# [Page excerpt]
January and February were very long months – unable to see family and friends, and stuck at home with nowhere to go. Lots to do though.
The first job to get done was to have our bathroom reconfigured, replacing our old ‘step to enter’ shower with a wider, level access shower suitable for eventual use with a shower wheelchair. Ironic that we could have the skilled plumbers working in our house for two weeks, yet our family members hadn’t been able to visit for months.
We also had visits from the local physiotherapy and occupational therapy teams. Brilliant support from both, although I’m still not fully sure where the boundary lies between their responsibilities. However, the result was the delivery of a brand new four wheel rollator, a new, sturdy walking stick, supportive collars for my aching neck, a set of tailored exercises, raised toilet seats, and a brand new profiling ‘hospital’ bed for my newly designated ‘study bedroom’. I was also measured up for a rise and recline chair and a power wheelchair.
It’s evident that I’m being talked about in case review meeting by the speech and language therapist, physiotherapist, occupational therapist, and the community nurse from the Peace Hospice in Watford. At first glance the various services don’t appear to be joined up to the patient because there are so many people to deal with, but there’s plenty of evidence of information sharing and co-ordination.

(Collected data)

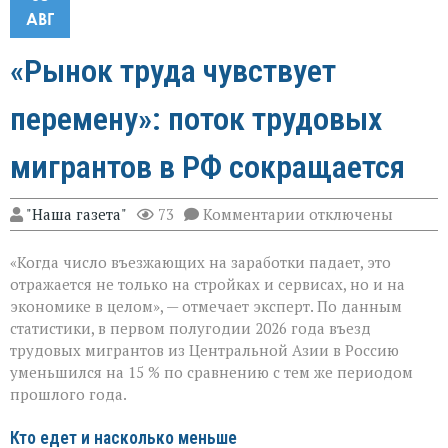
АВГ
«Рынок труда чувствует
перемену»: поток трудовых
мигрантов в РФ сокращается
к
"Наша газета"
73
Комментарии
отключены
записи
«Рынок
«Когда число въезжающих на заработки падает, это
труда
чувствует
отражается не только на стройках и сервисах, но и на
перемену»:
экономике в целом», — отмечает эксперт. По данным
поток
статистики, в первом полугодии 2026 года въезд
трудовых
мигрантов
трудовых мигрантов из Центральной Азии в Россию
в
уменьшился на 15 % по сравнению с тем же периодом
РФ
прошлого года.
сокращается
Кто едет и насколько меньше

# [Tasks for this exercise]
1. According to the excerpt, which hospice is the community nurse from?
2. Please repeat the part of the excerpt that opens with the words containing "The first job" and closes with "a power wheelchair.".
The collected data has no connection to the excerpt.

# [Expected results]
1. The Peace Hospice in Watford.

2.
The first job to get done was to have our bathroom reconfigured, replacing our old ‘step to enter’ shower with a wider, level access shower suitable for eventual use with a shower wheelchair. Ironic that we could have the skilled plumbers working in our house for two weeks, yet our family members hadn’t been able to visit for months.
We also had visits from the local physiotherapy and occupational therapy teams. Brilliant support from both, although I’m still not fully sure where the boundary lies between their responsibilities. However, the result was the delivery of a brand new four wheel rollator, a new, sturdy walking stick, supportive collars for my aching neck, a set of tailored exercises, raised toilet seats, and a brand new profiling ‘hospital’ bed for my newly designated ‘study bedroom’. I was also measured up for a rise and recline chair and a power wheelchair.